Mais le plus grave n’est pas là. Il est dans le fait que les Occidentaux, Américains en tête (que Obama soit prix Nobel de la paix ou pas), restent claquemurés dans leur logique anti-palestinienne, dont one ne sait si elle se nourrit d’une ancestrale culture coloniale ou, plus récente, d’une culpabilité indélébile à l’égard des crimes de l’Occidental contre les juifs durant la seconde guerre mondiale. Et cela se traduit par ceci : la Palestine est le seul pays au monde dont l’autodétermination, bien que reconnue par l’ONU, le droit international et la communauté internationale, soit soumise à des négociations avec l’ennemi.

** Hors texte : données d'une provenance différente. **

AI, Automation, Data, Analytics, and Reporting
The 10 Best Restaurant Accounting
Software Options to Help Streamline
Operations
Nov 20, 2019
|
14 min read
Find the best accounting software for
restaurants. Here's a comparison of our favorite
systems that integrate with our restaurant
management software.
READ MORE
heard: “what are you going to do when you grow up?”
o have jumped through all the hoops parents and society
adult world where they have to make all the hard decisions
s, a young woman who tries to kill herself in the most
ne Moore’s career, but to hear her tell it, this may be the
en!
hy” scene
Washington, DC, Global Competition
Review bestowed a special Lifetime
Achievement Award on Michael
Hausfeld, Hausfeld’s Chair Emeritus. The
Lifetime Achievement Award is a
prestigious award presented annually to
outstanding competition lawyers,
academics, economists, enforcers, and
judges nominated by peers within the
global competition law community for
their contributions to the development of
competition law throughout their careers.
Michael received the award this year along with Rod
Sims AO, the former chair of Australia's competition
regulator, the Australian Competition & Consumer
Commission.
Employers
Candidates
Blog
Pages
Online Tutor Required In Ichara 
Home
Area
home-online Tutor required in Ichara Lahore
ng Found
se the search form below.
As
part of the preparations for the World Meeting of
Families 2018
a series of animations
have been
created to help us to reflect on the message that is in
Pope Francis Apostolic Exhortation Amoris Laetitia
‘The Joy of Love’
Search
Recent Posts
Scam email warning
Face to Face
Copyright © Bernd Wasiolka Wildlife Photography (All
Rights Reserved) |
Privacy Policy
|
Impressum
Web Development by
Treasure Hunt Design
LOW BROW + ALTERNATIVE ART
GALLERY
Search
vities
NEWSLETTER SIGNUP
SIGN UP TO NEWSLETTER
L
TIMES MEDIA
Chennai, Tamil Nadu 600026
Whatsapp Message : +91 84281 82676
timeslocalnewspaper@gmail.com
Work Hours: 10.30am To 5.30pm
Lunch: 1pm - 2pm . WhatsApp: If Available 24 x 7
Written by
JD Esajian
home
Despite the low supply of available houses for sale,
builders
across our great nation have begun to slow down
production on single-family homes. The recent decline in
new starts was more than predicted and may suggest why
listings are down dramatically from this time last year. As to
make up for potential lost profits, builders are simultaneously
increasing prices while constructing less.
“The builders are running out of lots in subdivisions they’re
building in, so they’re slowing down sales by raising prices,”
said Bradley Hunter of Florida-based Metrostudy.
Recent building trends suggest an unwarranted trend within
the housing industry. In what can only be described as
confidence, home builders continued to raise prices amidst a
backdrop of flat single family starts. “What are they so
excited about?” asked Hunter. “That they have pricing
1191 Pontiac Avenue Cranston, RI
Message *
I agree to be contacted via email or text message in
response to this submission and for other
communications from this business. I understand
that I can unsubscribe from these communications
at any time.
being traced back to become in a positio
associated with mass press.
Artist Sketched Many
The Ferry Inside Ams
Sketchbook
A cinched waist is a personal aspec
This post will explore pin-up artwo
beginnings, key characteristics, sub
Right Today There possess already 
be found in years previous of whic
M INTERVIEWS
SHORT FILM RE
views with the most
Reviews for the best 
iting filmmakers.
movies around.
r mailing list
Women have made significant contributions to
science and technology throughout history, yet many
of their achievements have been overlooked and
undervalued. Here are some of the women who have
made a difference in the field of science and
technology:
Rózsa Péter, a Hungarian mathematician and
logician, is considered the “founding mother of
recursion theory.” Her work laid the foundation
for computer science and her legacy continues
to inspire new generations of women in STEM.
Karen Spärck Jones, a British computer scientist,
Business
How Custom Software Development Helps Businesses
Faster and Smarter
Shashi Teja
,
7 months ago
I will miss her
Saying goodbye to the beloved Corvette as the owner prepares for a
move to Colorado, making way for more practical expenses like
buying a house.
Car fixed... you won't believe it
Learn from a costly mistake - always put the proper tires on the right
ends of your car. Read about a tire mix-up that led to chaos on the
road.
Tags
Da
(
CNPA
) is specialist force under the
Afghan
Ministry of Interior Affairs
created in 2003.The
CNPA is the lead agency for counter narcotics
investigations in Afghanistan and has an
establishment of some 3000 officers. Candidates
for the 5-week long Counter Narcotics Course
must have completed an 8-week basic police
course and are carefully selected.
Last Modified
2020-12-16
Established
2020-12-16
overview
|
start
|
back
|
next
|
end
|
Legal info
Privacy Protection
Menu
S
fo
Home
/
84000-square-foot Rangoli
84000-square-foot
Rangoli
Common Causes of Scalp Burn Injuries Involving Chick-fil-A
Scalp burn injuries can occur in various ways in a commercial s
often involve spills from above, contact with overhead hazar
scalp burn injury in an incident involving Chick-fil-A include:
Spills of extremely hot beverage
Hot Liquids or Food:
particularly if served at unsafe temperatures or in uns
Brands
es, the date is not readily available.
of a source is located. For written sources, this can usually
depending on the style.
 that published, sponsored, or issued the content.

Les puissances occidentales ont décidé de laisser le soin à l’occupant de dire quand les territoires qu’il occupe sont libérables ou non. Voilà le principe du soutien occidental à Israël et qui reste plus grave que tout l’arsenal militaire et les aides financières qui puisse être accordé à l’Etat hébreu. Un principe tronqué, honteux, qui renie toutes la valeurs démocratiques dont se prévaut l’Occident et qui, d’autre part, éclaire davantage sur l’actualité du monde que ladite la théorie du choc des civilisations.